Roman Catholic titular see

The Diocese of Tiflis was a short-lived (1329–56) Roman Catholic bishopric in Transcaucasia, with its seat in the present Tbilisi (capital of Georgia), which was suppressed but turned into a Latin titular see until its ultimate suppression.

== History ==
It was established on 9 August 1329 as the Diocese of Tiflis (Tephlisen(sis) or Tiphlitana), without a direct precursor. No residential incumbent was available.

It was suppressed in 1356 without any direct successor, but immediately turned into a Latin Titular bishopric of the same name, Tiflis.
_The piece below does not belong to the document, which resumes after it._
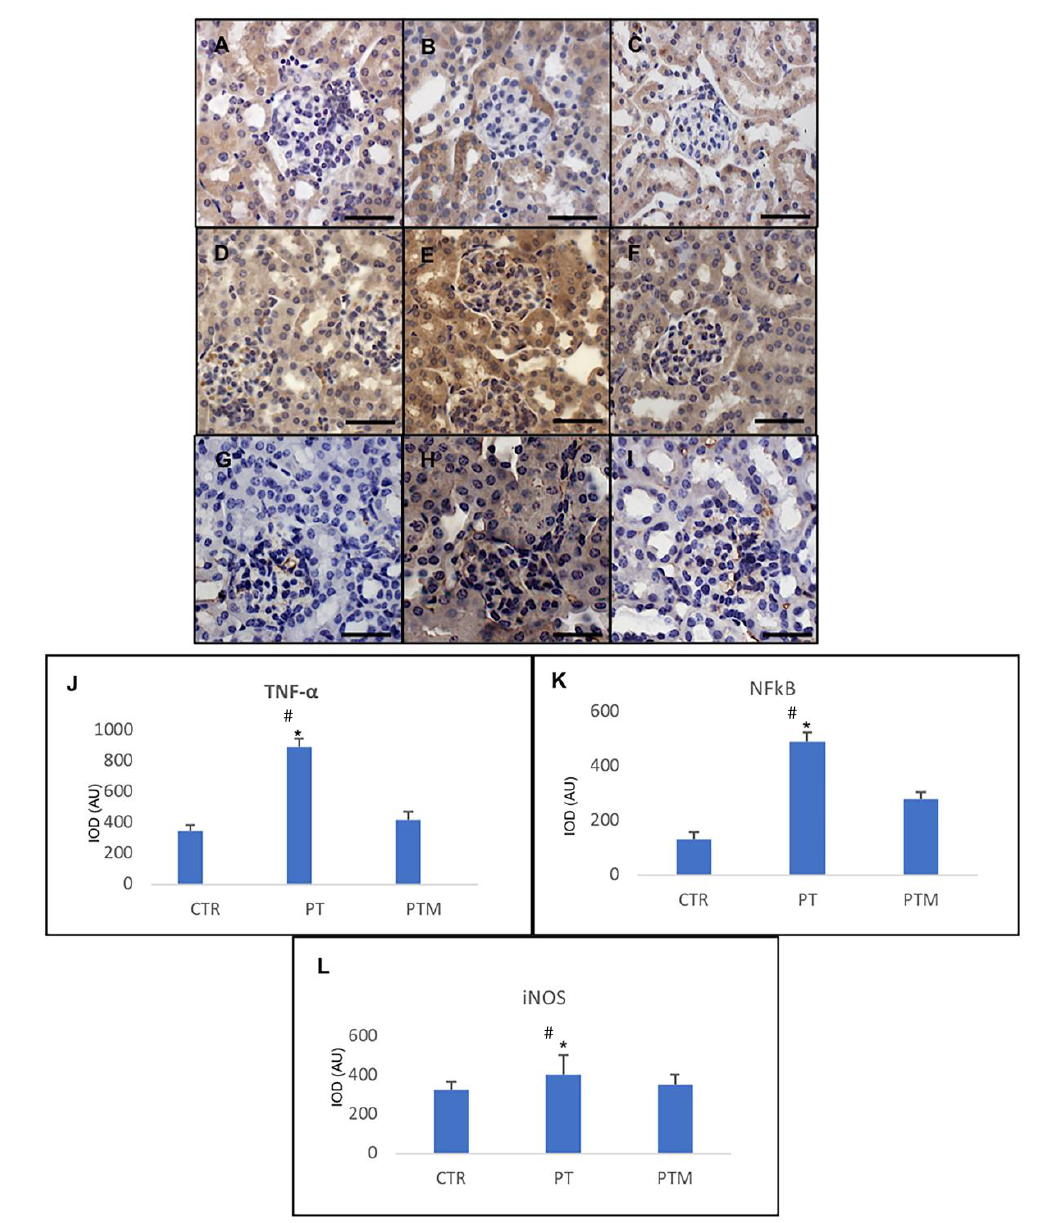
Figure 5. Photomicrographs showing transforming TNF-α ( A – C ), NF-kB ( D – F ) and iNOS ( G – I ) immunohistochemistry of control mice ( A , D , G ), pristane-LN mice ( B , E , H ) and pristane-LN mice treated with melatonin ( C , F , I ). Bar equals 20 μm. The graphs ( J – L ) summarizes proteins immunohistomorphometrical analysis of all experimental groups. *# indicate respectively statistically significant differences vs control and pristane-LN mice treated with melatonin: p < 0.05. CTR: control mice PT: pristane-LN mice PTM: pristane-LN mice treated with melatonin.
It was again suppressed in about 1800, even as a titular see, having had the following incumbents, of the appropriate episcopal (lowest) rank with a single archiepiscopal exception, also the only secular priest:
- Heinrich Vuyst, Friars Minor (O.F.M.) (24 December 1462 – death in 1468) as Auxiliary Bishop of Paderborn (31 December 1462 – 1468)
- Johannes Ymminck, Augustinians (O.E.S.A.) (10 July 1469 – 14 April 1493), first as Auxiliary Bishop of Paderborn (10 July 1469 – 1472), then as Auxiliary Bishop of Münster (1472 – retired 1484); died 1493
- Albert Engel, O.F.M. (18 April 1493 – death on 18 November 1500) as Auxiliary Bishop of Paderborn (18 April 1493 – 18 November 1500)
- Johannes Schneider, O.F.M. (19 April 1507 – death on 27 March 1551) as Auxiliary Bishop of Paderborn (19 April 1507 – 27 March 1551)
- Titular Archbishop Stephanus Autandil (24 May 1785 – death on 6 December 1794), no actual prelature.